- Exercise prompt: Transcribe the part of the forum exchange about Einstein's IQ below, starting at "Especially when his" and ending at "he's talking about.".

- Excerpt to read:
──────
You wanna try telling me Feynmann had an IQ of 125? I'll believe you, or at least humor you.

Aight. Gotta hand it to you. Never had a chance of winning this argument. I concede.

*He's famous for only emitting a singular photon.

Especially when his actual point is that trying to IQ test someone as far out of distribution as Einstein (famous for being the dimmest bulb in the shed)* is going to give unreliable results?

Einstein was not out of the distribution. He was very smart, but not in a reality-shattering way, and he was very focused on his craft, like all successful smart people.

The psychiatry resident who reads up on psychometrics for fun and is fully aware of the unreliability of standard IQ testing when we're going several sigmas away from the median of the distribution wouldn't have any idea about what he's talking about.

I have a PhD in statistics. With all due respect, I know what physicians study, and while many of you are great healthcare practitioners, you do not study the quantitative.

Einstein was not out of the distribution. He was very smart, but not in a reality-shattering way, and he was very focused on his craft, like all successful smart people.

Einstein. The gentleman responsible for Special Relativity, General Relativity, the photoelectric effect (which actually got him the Nobel), Brownian motion as proof of atoms, mass-energy equivalence, and Bose-Einstein statistics. "Very smart, but not in a reality-shattering way."

I'm going to need a minute to process that. Possibly three. Fortunately my psychiatry experience prepares me well; I can usually recover from being utterly flabbergasted in 5 seconds or bust.

If two complete overhauls of how humanity understands space, time, gravity, and matter doesn't clear your bar for "reality-shattering," I'd genuinely love to know what does. Should he have collapsed the lightcone via propagating false vacuum decay? Manually torn the curvature tensor out of the universe and presented it to Bohr in a jar? What are you on about? What are you smoking?

As for “Einstein was probably about 140”: probably according to what? A preserved Wechsler protocol from 1905? A Stanford-Binet administered by divine revelation? Some conversion table from “invented general relativity” to “moderately gifted but not too spooky”? I am genuinely curious how you got to “Einstein probably had IQ 140”. I presume you've heard of something called a ceiling effect?

"Focused on his craft, like all successful smart people" really makes me wonder which Einstein you mean. The one who played violin semi-seriously, wrote political and philosophical essays by the bushel, corresponded with Freud about the psychology of war, lobbied Roosevelt about the bomb, and turned down the presidency of Israel? Monomaniacal indeed. The phrase "successful smart people" is also wonderfully convenient as a construction, since any polymath counter-example presumably just gets retroactively reclassified as unsuccessful.

I have a PhD in statistics. With all due respect, I know what physicians study, and while many of you are great healthcare practitioners, you do not study the quantitative.

With whatever respect you're due, and without further comment on the magnitude of that debt: British psychiatrists are held to higher standards than that. I'm held to higher standards than that, mostly by myself. I know the difference between Cohen's d and Hedges' g. My interest in entering a d-measuring contest with you is, by consensus values, small. It is roughly equivalent to my interest in arguing with you about the psychometric validity of the other form of g.

Don't believe me? Here's the MRCPsych Paper B critical appraisal syllabus.

I gave it last week. The headache is still bad enough that I'm not going to dig through my own post history to surface the times I've gone several layers deep into statistics arguments on this site. You're welcome to spend your time doing so, I value mine.

Lumping me in with the median doctor who thinks p<0.05 gud? Nice try though.

I'm going to need a minute to process that.

I heard you can do that in just 5 seconds if you just run really really fast. Like, really fast.

And shrink when viewed by an external observer? I'm a grower, not a shower.
──────
- Extracted entries:
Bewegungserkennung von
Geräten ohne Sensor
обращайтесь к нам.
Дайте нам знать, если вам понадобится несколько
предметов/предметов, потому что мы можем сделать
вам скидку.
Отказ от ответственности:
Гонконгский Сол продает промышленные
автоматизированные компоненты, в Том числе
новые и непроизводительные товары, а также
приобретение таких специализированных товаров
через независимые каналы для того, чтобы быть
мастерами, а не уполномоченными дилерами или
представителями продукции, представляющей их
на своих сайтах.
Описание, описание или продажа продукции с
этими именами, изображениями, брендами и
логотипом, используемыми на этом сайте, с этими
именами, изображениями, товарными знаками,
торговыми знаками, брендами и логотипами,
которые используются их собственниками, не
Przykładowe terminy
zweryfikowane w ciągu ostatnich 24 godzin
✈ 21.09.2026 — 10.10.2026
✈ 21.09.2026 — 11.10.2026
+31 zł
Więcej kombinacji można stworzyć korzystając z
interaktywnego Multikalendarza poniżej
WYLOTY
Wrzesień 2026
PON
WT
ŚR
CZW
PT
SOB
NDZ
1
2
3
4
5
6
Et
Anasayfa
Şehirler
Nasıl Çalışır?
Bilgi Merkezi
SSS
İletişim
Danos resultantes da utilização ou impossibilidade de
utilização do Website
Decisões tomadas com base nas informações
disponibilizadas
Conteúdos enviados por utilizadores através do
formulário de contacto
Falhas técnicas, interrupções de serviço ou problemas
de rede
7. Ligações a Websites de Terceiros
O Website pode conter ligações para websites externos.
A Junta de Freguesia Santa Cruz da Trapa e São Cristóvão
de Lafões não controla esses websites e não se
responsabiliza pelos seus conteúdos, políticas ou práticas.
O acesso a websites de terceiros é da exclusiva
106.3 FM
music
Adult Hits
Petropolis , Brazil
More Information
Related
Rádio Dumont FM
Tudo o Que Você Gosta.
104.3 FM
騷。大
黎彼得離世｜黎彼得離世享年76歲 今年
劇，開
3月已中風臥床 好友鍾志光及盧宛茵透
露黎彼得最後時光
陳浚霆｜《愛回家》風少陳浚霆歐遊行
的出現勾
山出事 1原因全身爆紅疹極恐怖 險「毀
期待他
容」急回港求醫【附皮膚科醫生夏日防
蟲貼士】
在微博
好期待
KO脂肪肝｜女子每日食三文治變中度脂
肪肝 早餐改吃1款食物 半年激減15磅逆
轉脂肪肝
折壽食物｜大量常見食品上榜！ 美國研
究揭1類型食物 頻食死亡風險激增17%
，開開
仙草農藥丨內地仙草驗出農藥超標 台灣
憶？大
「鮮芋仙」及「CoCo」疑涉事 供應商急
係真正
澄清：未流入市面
──────
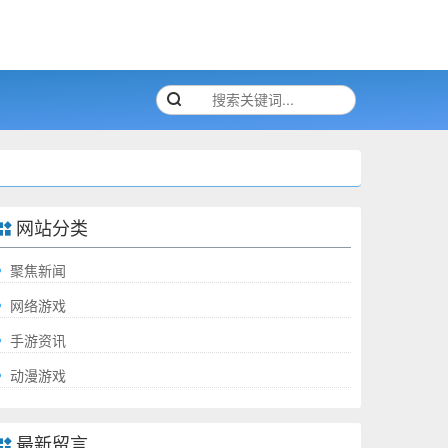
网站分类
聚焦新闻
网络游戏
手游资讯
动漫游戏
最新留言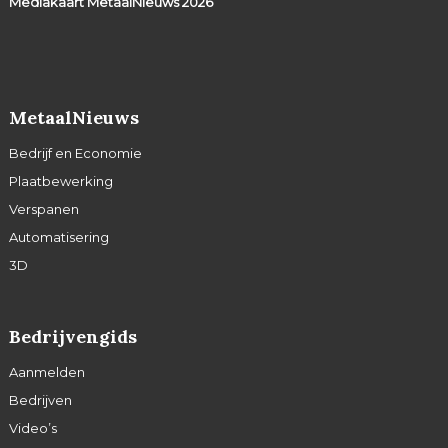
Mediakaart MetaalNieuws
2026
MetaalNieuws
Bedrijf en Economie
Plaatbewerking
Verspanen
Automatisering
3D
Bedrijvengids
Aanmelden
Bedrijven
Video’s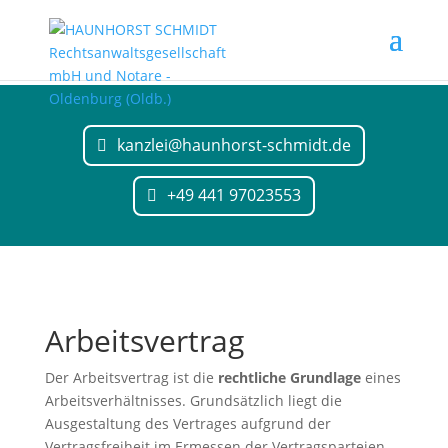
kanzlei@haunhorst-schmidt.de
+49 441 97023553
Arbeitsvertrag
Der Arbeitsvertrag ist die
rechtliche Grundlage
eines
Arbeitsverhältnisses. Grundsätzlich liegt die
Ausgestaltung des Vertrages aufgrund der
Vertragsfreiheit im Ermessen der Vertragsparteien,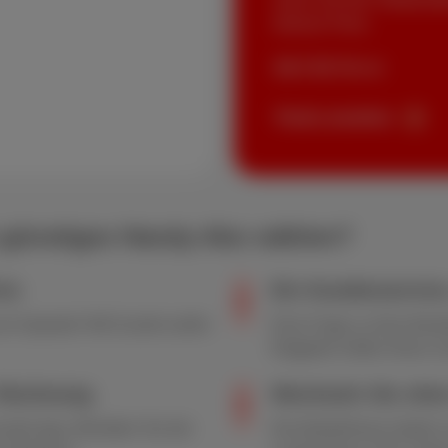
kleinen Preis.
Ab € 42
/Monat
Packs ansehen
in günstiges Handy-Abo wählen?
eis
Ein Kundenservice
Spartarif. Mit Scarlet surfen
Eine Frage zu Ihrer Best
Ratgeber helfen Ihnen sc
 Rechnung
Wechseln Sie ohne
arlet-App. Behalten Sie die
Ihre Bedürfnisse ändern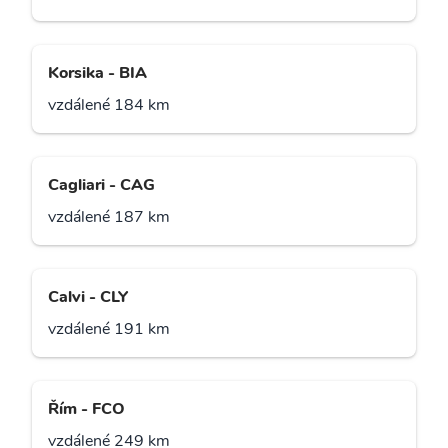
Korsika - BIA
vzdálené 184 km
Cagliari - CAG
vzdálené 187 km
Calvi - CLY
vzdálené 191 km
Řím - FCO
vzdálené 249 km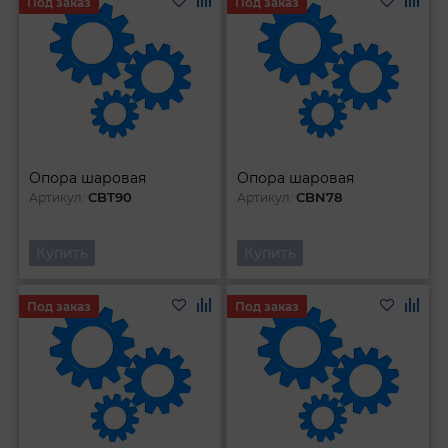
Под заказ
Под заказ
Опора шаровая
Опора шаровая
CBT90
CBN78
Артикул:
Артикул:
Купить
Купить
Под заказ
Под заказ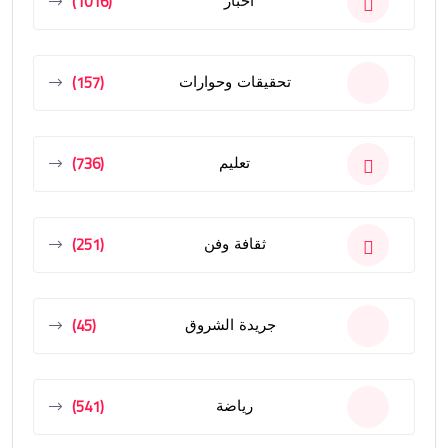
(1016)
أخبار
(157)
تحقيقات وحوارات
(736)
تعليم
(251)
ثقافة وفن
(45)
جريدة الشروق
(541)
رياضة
──────
- Result of the exercise:
Especially when his actual point is that trying to IQ test someone as far out of distribution as Einstein (famous for being the dimmest bulb in the shed)* is going to give unreliable results?

Einstein was not out of the distribution. He was very smart, but not in a reality-shattering way, and he was very focused on his craft, like all successful smart people.

The psychiatry resident who reads up on psychometrics for fun and is fully aware of the unreliability of standard IQ testing when we're going several sigmas away from the median of the distribution wouldn't have any idea about what he's talking about.